Exploring Physics of Ferroelectric Domain Walls in Real Time: Deep Learning Enabled Scanning Probe Microscopy

Abstract

The functionality of ferroelastic domain walls in ferroelectric materials is explored in real-time via the in-situ implementation of computer vision algorithms in scanning probe microscopy (SPM) experiment. The robust deep convolutional neural network (DCNN) is implemented based on a deep residual learning framework (Res) and holistically-nested edge detection (Hed), and ensembled to minimize the out-of-distribution drift effects.
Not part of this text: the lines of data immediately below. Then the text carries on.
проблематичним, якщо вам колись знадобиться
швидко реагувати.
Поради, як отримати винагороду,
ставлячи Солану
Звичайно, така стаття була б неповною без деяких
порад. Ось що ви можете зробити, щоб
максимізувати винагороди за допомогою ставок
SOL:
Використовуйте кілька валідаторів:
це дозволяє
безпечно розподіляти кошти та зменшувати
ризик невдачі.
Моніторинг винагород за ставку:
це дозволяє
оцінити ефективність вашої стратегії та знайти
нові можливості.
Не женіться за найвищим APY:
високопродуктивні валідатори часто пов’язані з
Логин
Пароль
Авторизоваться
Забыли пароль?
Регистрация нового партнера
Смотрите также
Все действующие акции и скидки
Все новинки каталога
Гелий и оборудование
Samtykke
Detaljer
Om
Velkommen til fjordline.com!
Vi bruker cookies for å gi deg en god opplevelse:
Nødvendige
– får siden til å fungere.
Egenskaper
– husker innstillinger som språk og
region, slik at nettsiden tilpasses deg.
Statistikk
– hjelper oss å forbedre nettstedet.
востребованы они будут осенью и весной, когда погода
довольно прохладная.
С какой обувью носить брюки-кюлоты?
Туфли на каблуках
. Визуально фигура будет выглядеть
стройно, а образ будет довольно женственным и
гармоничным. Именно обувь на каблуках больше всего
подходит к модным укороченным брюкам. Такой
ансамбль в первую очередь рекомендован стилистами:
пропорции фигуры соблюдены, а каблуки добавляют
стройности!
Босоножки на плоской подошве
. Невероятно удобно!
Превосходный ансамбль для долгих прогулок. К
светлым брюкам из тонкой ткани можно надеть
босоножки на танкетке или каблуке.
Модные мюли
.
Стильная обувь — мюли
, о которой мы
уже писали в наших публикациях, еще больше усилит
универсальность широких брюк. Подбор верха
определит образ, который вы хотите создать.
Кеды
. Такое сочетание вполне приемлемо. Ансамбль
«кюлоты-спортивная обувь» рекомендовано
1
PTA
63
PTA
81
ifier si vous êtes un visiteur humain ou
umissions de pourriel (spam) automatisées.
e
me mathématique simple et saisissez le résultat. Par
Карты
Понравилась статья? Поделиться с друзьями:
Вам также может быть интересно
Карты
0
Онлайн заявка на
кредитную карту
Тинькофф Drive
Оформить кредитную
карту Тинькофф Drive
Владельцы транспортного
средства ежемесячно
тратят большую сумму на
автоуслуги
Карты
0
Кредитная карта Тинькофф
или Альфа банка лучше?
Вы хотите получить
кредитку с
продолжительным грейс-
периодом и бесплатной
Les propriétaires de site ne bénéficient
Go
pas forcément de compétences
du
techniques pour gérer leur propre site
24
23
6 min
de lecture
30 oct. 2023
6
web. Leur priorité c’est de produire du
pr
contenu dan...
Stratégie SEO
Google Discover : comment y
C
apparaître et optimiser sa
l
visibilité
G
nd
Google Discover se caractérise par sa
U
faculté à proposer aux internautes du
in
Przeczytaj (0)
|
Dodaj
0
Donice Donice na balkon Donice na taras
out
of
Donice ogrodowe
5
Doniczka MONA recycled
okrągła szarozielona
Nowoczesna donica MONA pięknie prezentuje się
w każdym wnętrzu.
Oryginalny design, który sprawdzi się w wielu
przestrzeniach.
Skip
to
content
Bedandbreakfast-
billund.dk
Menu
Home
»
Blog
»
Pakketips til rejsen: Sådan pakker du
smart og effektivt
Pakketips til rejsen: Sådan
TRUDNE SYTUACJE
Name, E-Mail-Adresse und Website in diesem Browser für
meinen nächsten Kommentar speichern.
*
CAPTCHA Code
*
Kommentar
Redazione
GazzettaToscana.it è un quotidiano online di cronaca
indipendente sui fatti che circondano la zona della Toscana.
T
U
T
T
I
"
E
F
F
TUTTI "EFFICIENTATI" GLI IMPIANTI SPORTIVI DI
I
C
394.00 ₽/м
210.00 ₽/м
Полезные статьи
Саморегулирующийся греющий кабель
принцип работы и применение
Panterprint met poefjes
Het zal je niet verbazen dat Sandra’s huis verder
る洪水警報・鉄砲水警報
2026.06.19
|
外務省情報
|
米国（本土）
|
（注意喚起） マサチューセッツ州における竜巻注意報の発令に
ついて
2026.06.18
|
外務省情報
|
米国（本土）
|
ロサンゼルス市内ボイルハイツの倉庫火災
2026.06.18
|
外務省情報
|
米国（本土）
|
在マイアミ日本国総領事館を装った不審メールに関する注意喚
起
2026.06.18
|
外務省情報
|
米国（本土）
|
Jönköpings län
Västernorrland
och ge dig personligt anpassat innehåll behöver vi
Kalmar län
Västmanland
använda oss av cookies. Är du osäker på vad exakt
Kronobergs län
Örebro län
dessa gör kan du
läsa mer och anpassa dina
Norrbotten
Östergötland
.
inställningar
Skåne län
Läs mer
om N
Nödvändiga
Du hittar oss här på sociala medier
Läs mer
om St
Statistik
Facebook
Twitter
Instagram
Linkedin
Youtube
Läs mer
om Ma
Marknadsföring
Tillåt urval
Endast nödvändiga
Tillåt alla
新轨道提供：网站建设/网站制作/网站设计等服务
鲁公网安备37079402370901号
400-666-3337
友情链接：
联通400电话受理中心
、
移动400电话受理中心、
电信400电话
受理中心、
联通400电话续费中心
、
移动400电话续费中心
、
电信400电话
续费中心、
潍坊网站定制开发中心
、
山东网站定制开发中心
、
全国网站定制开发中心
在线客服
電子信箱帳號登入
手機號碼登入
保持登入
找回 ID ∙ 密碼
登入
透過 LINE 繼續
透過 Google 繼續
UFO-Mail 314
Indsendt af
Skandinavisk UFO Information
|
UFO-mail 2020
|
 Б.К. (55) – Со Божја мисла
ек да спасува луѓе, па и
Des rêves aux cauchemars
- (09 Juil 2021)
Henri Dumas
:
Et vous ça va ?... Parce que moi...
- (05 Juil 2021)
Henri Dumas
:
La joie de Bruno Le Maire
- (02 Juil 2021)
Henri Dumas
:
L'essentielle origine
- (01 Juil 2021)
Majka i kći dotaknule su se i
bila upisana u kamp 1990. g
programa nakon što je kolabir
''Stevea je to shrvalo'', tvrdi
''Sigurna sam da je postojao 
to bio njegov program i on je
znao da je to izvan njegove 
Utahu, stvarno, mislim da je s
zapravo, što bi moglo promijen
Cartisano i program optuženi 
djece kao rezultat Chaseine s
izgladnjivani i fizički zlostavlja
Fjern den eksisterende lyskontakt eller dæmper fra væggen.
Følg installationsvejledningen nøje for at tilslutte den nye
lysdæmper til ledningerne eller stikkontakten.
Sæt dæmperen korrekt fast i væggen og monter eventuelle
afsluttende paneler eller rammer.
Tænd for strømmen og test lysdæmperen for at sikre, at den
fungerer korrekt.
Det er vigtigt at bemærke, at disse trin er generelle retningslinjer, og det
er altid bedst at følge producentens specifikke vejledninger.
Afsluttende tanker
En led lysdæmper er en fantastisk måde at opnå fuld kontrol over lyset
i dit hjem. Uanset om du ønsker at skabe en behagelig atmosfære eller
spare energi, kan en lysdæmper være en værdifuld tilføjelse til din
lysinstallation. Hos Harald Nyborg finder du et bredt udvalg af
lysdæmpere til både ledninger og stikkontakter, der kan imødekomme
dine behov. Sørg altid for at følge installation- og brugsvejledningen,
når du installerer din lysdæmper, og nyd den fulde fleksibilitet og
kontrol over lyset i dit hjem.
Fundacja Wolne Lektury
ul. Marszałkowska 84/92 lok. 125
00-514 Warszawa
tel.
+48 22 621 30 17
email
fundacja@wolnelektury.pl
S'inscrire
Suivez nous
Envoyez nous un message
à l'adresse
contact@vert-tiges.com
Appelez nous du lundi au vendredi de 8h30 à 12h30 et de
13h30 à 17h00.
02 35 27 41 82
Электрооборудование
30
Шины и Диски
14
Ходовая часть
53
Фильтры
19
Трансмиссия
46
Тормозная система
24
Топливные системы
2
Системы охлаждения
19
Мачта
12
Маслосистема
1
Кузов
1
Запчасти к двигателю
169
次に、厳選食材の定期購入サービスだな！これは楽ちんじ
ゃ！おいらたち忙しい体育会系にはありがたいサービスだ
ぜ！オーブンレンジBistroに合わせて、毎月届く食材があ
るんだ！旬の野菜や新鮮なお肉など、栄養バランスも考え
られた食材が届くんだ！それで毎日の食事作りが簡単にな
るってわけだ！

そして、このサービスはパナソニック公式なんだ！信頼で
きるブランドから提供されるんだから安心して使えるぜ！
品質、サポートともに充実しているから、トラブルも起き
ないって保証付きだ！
The DCNN is implemented for real-time operations on SPM, converting the data stream into the semantically segmented image of domain walls and the corresponding uncertainty. We further demonstrate the pre-selected experimental workflows on thus discovered domain walls, and report alternating high- and low- polarization dynamic (out-of-plane) ferroelastic domain walls in a (PbTiO3) PTO thin film and high polarization dynamic (out-of-plane) at short ferroelastic walls (compared with long ferroelastic walls) in a lead zirconate titanate (PZT) thin film. This work establishes the framework for real-time DCNN analysis of data streams in scanning probe and other microscopies and highlights the role of out-of-distribution effects and strategies to ameliorate them in real time analytics.